APRNs have a variety of responsibilities, including recording the patient’s history and symptoms, performing physical exams, operating medical equipment, and giving treatments to patients.

When needed, nurse practitioners may consult with doctors and other healthcare providers.

They may work independently or in collaboration with physicians.

Some states allow nurse practitioners to also prescribe medication and to order medical tests and diagnose health problems.

Nurse practitioners may specialize in working with a specific population group; for example, some work exclusively in geriatric healthcare while others work only in pediatrics.

QuestionHow much does a nurse practitioner make?

According to the Bureau of Labor Statistics, the median annual wage for nurse anesthetists, nurse midwives, and nurse practitioners was $113,930 as of May 2018.

Salaries in this field vary widely; some nurse practitioners may earn less than $80,000 while others make more than $180,000 a year.

QuestionHow much does it cost to become a nurse practitioner?

Nurse practitioners must hold a master’s degree in one of the fields in which they specialize and also need a state license, which means that they must pass a national certification exam.

Accredited master’s degree programs in nursing include both classroom education, with courses in anatomy, physiology and pharmacology, and clinical training.

Most programs that train APRNs prefer candidates with a bachelor’s degree in nursing but bridge programs for registered nurses with an associate’s degree in nursing are also available at some schools.

Bachelor’s degree programs in nursing can cost anywhere between $40,000 and more than $100,000 a year, depending on the school you choose.

Master’s of Nursing programs are also available online and can cost between $30,000 and more than $60,000.
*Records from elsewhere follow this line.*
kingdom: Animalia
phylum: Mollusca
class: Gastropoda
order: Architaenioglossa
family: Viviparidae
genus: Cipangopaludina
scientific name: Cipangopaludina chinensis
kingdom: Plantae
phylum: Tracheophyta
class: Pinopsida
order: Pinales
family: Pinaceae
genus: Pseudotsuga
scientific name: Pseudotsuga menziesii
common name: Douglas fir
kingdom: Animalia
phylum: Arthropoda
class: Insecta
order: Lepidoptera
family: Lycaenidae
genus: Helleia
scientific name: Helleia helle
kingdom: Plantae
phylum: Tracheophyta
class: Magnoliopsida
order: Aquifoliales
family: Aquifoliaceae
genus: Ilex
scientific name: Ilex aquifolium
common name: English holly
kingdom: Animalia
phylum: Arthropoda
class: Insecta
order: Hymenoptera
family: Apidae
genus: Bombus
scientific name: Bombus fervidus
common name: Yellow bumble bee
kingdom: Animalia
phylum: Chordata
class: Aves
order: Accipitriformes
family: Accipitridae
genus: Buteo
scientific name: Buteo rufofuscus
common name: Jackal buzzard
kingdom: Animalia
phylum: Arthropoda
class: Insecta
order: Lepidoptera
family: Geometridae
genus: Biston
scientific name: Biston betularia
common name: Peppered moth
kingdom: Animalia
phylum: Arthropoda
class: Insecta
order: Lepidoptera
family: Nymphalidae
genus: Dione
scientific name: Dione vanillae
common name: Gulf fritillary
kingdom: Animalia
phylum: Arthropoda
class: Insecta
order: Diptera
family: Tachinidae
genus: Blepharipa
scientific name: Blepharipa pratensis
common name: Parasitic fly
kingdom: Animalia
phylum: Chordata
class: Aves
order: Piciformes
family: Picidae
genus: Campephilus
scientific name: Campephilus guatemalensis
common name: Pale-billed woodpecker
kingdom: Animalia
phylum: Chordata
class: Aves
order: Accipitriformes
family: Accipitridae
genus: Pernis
QuestionWhat is the demand for nurse practitioners?

According to the Bureau of Labor Statistics, the employment of nurse anesthetists, nurse midwives, and nurse practitioners is expected to grow 26 percent from 2018 to 2028.

Nurse practitioners will be needed especially to work with the elderly and to collaborate with other healthcare professionals in order to provide preventive and primary care.

The number of job opportunities varies depending on the specialty; APRNs who specialize in working with the elderly and those who are willing to relocate to areas that are underserved by healthcare providers should have good job prospects.

QuestionHow long does it take to become a nurse practitioner?

Nurse practitioners need a master’s degree in their field of specialty, which can be obtained in approximately 2 years.

In order to be eligible to enroll at a master’s degree program, you will typically need a bachelor’s degree in nursing, which can be obtained after approximately 4 years of post-secondary study.

APRNs may also choose to earn a Doctor of Nursing Practice degree or a Ph.D.

In order to be eligible for enrollment at a graduate program, you may also need some experience in the field; exact requirements depend on the field of specialty.

In conclusion, if you want to become a nurse practitioner, you will need at least 6 years of training beyond high-school.